**WHAT YOU SHOULD DO**
Keep every word of the entries and print them exactly; the pictures stay out.

**EXTRACTED MATERIAL**
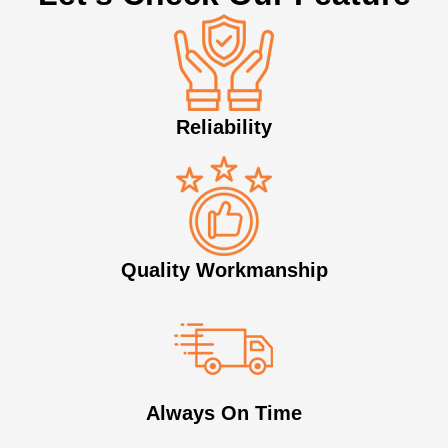
Reliability
Quality Workmanship
Always On Time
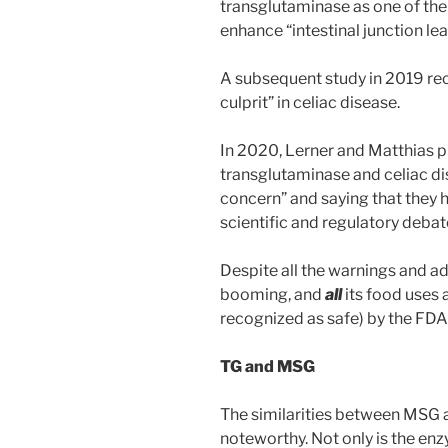
transglutaminase as one of th
enhance “intestinal junction le
A subsequent study in 2019 rec
culprit” in celiac disease.
In 2020, Lerner and Matthias p
transglutaminase and celiac dise
concern” and saying that they h
scientific and regulatory debate
Despite all the warnings and ad
booming, and
all
its food uses
recognized as safe) by the FDA
TG and MSG
The similarities between MSG 
noteworthy. Not only is the en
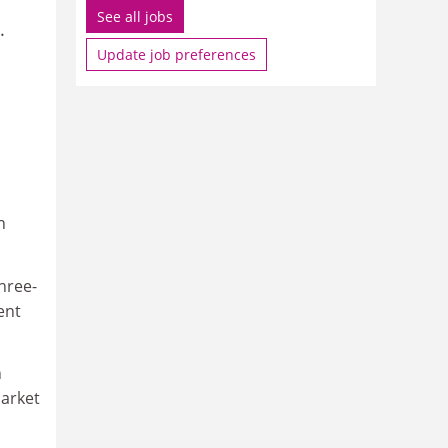
See all jobs
.
Update job preferences
n
hree-
ent
n
market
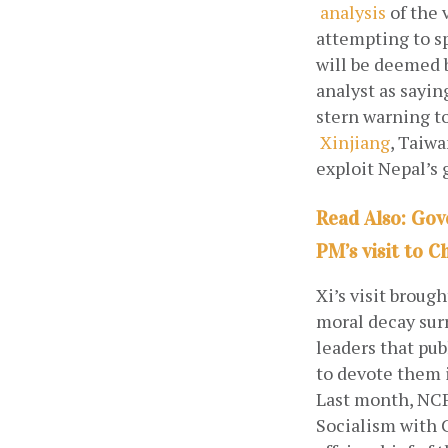
analysis
 of the 
attempting to sp
will be deemed 
analyst as sayin
stern warning to
Xinjiang
, Taiwa
exploit Nepal’s
Read Also: Gov
PM’s visit to C
Xi’s visit broug
moral decay surr
leaders that pub
to devote them 
Last month, NCP
Socialism with C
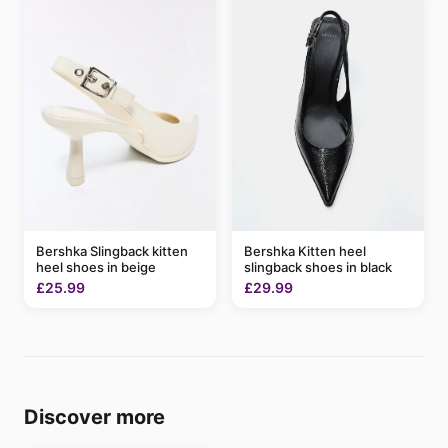
Bershka Slingback kitten
Bershka Kitten heel
heel shoes in beige
slingback shoes in black
£25.99
£29.99
Discover more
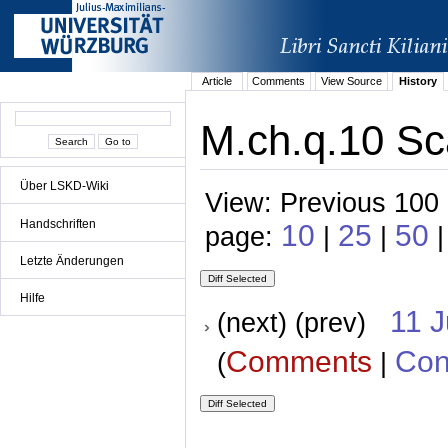
Article
Comments
View Source
History
M.ch.q.10 Sc
Über LSKD-Wiki
View: Previous 100 
Handschriften
10
25
50
page:
|
|
|
Letzte Änderungen
Hilfe
11 
(next) (prev)
Comments
Con
(
|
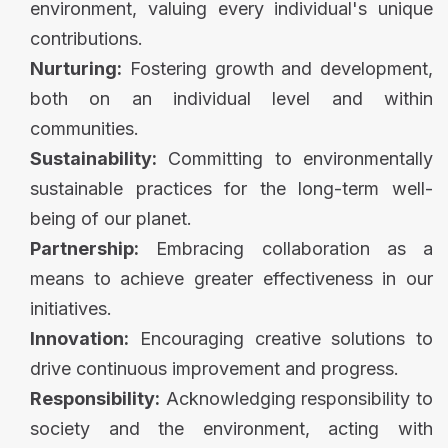
environment, valuing every individual's unique
contributions.
Nurturing:
Fostering growth and development,
both on an individual level and within
communities.
Sustainability:
Committing to environmentally
sustainable practices for the long-term well-
being of our planet.
Partnership:
Embracing collaboration as a
means to achieve greater effectiveness in our
initiatives.
Innovation:
Encouraging creative solutions to
drive continuous improvement and progress.
Responsibility:
Acknowledging responsibility to
society and the environment, acting with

**RESULT OF THE EXERCISE**
Reliability
Quality Workmanship
Always On Time
transglutaminase as one of th
enhance “intestinal junction le
A subsequent study in 2019 rec
culprit” in celiac disease.
In 2020, Lerner and Matthias p
transglutaminase and celiac dise
concern” and saying that they h
scientific and regulatory debate
Despite all the warnings and ad
booming, and
all
its food uses
recognized as safe) by the FDA
TG and MSG
The similarities between MSG 
noteworthy. Not only is the en
See all jobs
.
Update job preferences
n
hree-
ent
n
market
analysis
 of the 
attempting to sp
will be deemed 
analyst as sayin
stern warning to
Xinjiang
, Taiwa
exploit Nepal’s
Read Also: Gov
PM’s visit to C
Xi’s visit broug
moral decay surr
leaders that pub
to devote them 
Last month, NCP
Socialism with C
Bershka Slingback kitten
Bershka Kitten heel
heel shoes in beige
slingback shoes in black
£25.99
£29.99
Discover more
Article
Comments
View Source
History
M.ch.q.10 Sc
Über LSKD-Wiki
View: Previous 100 
Handschriften
10
25
50
page:
|
|
|
Letzte Änderungen
Hilfe
11 
(next) (prev)
Comments
Con
(
|
environment, valuing every individual's unique
contributions.
Nurturing:
Fostering growth and development,
both on an individual level and within
communities.
Sustainability:
Committing to environmentally
sustainable practices for the long-term well-
being of our planet.
Partnership:
Embracing collaboration as a
means to achieve greater effectiveness in our
initiatives.
Innovation:
Encouraging creative solutions to
drive continuous improvement and progress.
Responsibility:
Acknowledging responsibility to
society and the environment, acting with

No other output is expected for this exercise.